Activity: Pick out each line in the entries below that contains the word "values", and copy those lines in full.

————————

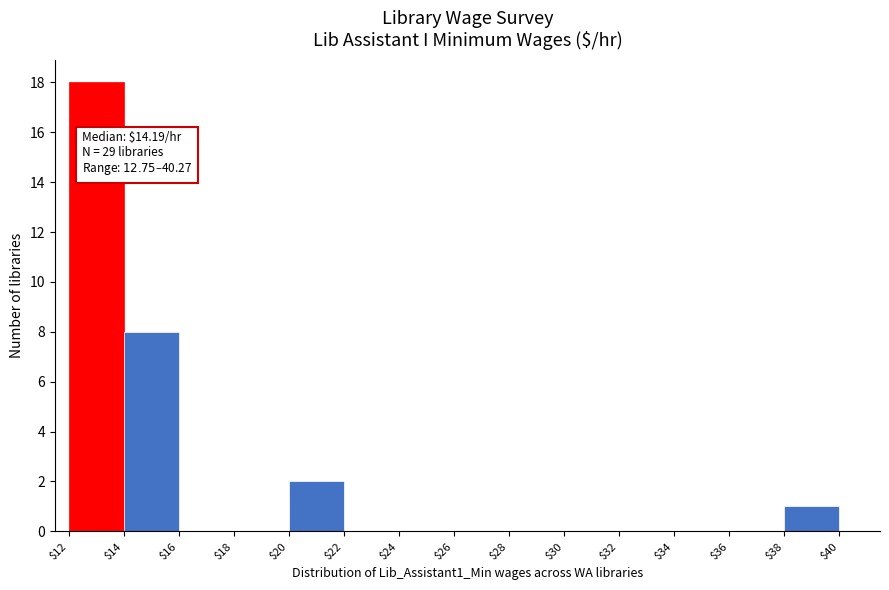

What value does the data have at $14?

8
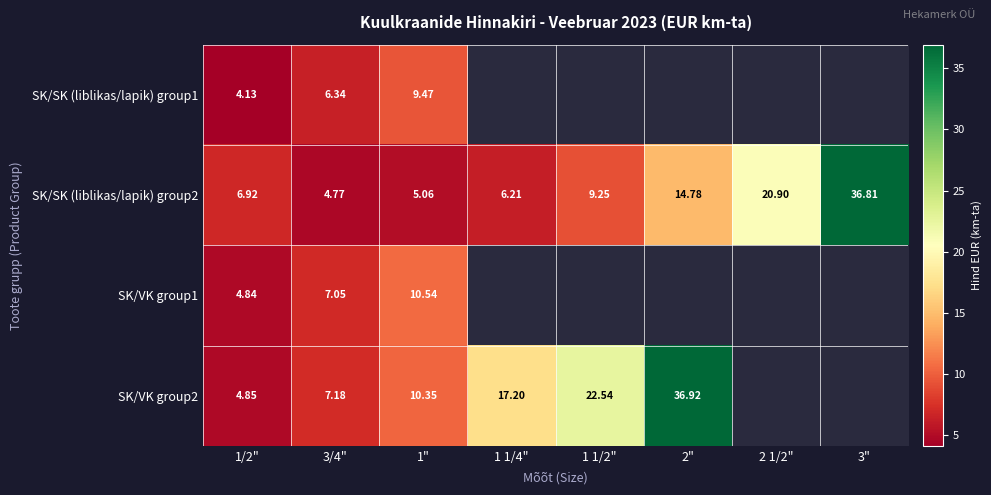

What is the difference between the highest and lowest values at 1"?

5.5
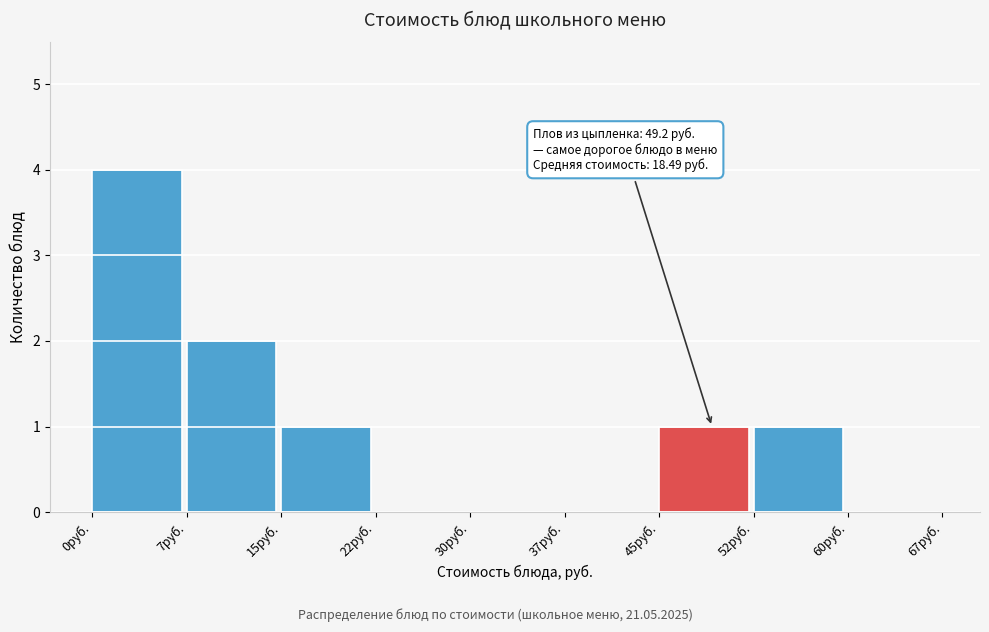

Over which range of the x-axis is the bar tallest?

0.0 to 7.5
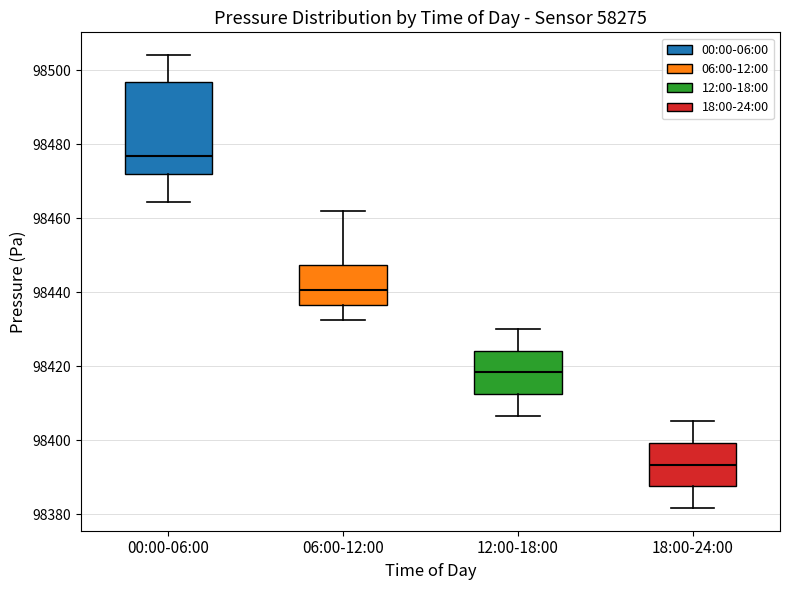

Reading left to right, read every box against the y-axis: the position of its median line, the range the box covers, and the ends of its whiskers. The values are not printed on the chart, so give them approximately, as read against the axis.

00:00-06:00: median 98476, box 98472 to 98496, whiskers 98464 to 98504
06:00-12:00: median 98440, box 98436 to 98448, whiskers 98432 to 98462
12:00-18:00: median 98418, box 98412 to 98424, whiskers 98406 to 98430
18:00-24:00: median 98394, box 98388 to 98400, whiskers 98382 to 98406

————————

Exercise solution:
What is the difference between the highest and lowest values at 1"?
Reading left to right, read every box against the y-axis: the position of its median line, the range the box covers, and the ends of its whiskers. The values are not printed on the chart, so give them approximately, as read against the axis.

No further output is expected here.